Richard Nixon remains for me the great evil specter of American politics of the 20th Century. (Of course, in limiting my statement to the 20th Century, I reserve a special place to put George the Second, especially as we acknowledge the 10th anniversary of our excellent adventure in Iraq.)
Today, the great Charlie Pearce (and if you are not reading him you need to start now) notes that BBC had a story this weekend that no one in our "elite media" has picked up.
Here is the URL to the BBC story. The title says it all "The Lyndon Johnson tapes: Richard Nixon's 'treason'.
More after the fold.
Here the key paragraphs from the BBC story.
It begins in the summer of 1968. Nixon feared a breakthrough at the Paris Peace talks designed to find a negotiated settlement to the Vietnam war, and he knew this would derail his campaign.
He therefore set up a clandestine back-channel involving Anna Chennault, a senior campaign adviser.
At a July meeting in Nixon's New York apartment, the South Vietnamese ambassador was told Chennault represented Nixon and spoke for the campaign. If any message needed to be passed to the South Vietnamese president, Nguyen Van Thieu, it would come via Chennault.
In late October 1968 there were major concessions from Hanoi which promised to allow meaningful talks to get underway in Paris - concessions that would justify Johnson calling for a complete bombing halt of North Vietnam. This was exactly what Nixon feared.
The US delegation, left, and North Vietnamese delegation at Paris peace talks The Paris peace talks may have ended years earlier, if it had not been for Nixon's subterfuge Chennault was despatched to the South Vietnamese embassy with a clear message: the South Vietnamese government should withdraw from the talks, refuse to deal with Johnson, and if Nixon was elected, they would get a much better deal.
And here is how the Johnson administration found out about why the South Vietnamese pulled out.
So on the eve of his planned announcement of a halt to the bombing, Johnson learned the South Vietnamese were pulling out.
He was also told why. The FBI had bugged the ambassador's phone and a transcripts of Anna Chennault's calls were sent to the White House. In one conversation she tells the ambassador to "just hang on through election".
Johnson was told by Defence [sic] Secretary Clifford that the interference was illegal and threatened the chance for peace.
In one call to Senator Richard Russell he says: "We have found that our friend, the Republican nominee, our California friend, has been playing on the outskirts with our enemies and our friends both, he has been doing it through rather subterranean sources. Mrs Chennault is warning the South Vietnamese not to get pulled into this Johnson move."

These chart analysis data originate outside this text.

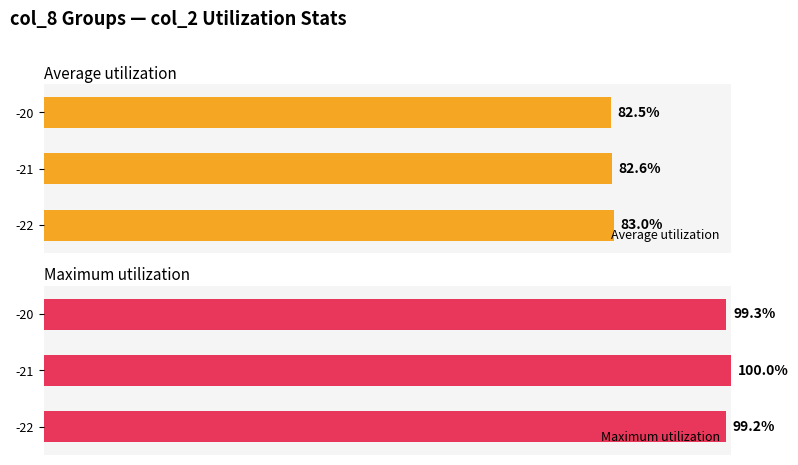

List the labels in order of Average utilization value, largest first.

-22, -21, -20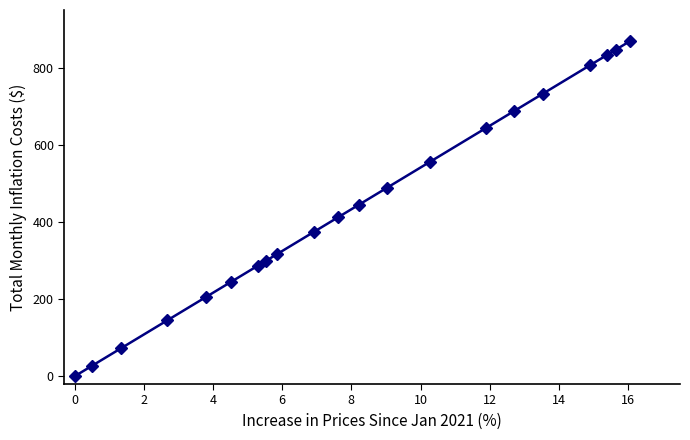

What is the maximum value shown in the chart?

869.0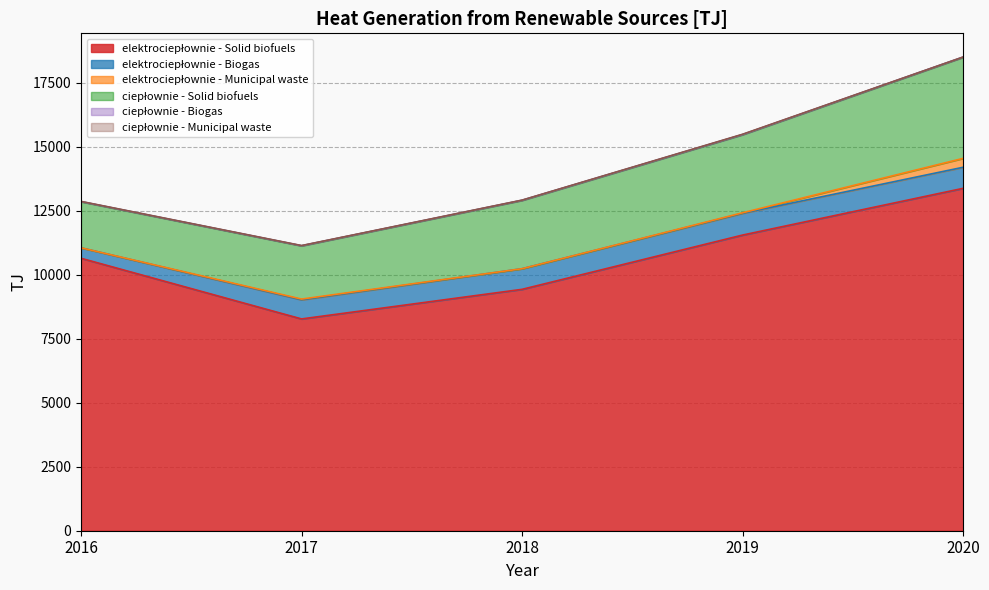

What is the average value of the ciepłownie - Solid biofuels series?

2709.0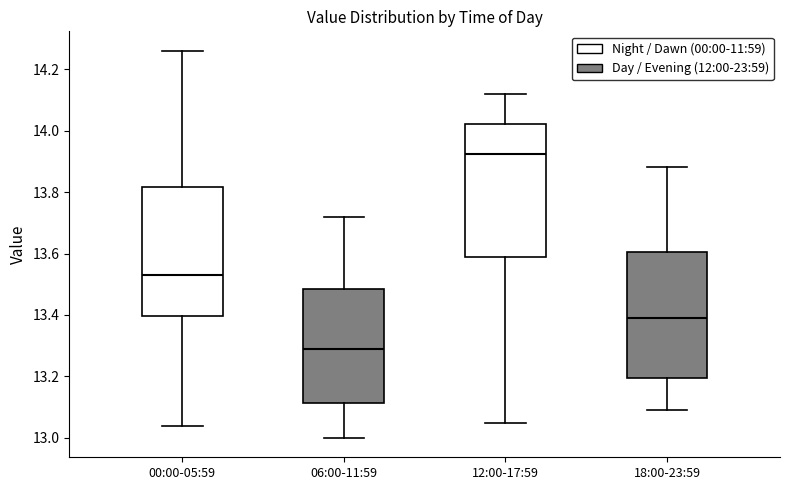

Reading left to right, read every box against the y-axis: the position of its median line, the range the box covers, and the ends of its whiskers. The values are not printed on the chart, so give them approximately, as read against the axis.

00:00-05:59: median 13.54, box 13.40 to 13.82, whiskers 13.04 to 14.26
06:00-11:59: median 13.30, box 13.12 to 13.48, whiskers 13.00 to 13.72
12:00-17:59: median 13.92, box 13.58 to 14.02, whiskers 13.06 to 14.12
18:00-23:59: median 13.40, box 13.20 to 13.60, whiskers 13.10 to 13.88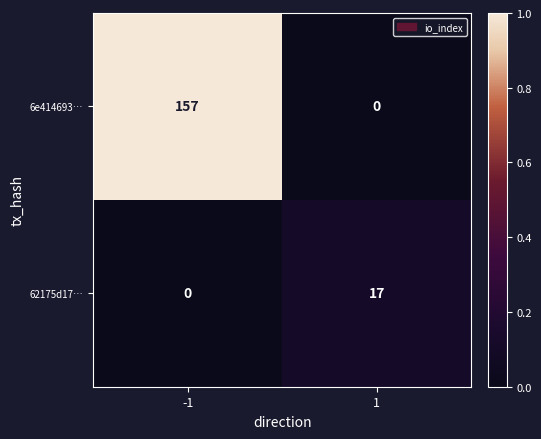

What is the sum of all 6e414693… values?

157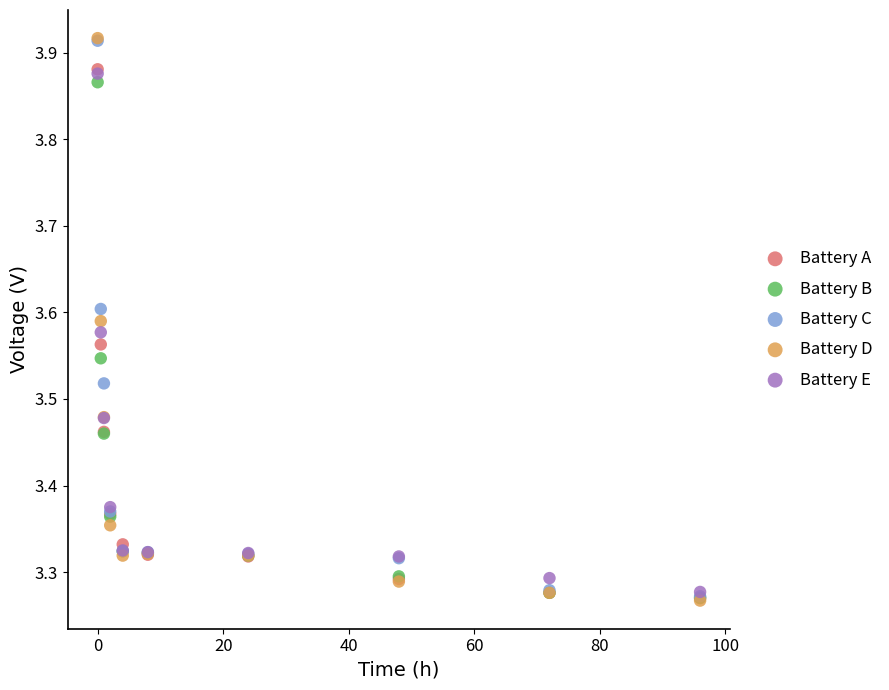

Which series has the widest spread of Y values?

Battery D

Charlie Pearce makes much of the good things said at the funeral of Nixon, even by Clinton. I remember that Bob Dole cried.
Mark Anthony was clearly wrong. We don't intern the good with those who have died. We only remember the good; it is their evil that is interned, so we can forget what truly evil son of a bitches they are.
I have never been able to do that with Richard Nixon. And, this is one more reason.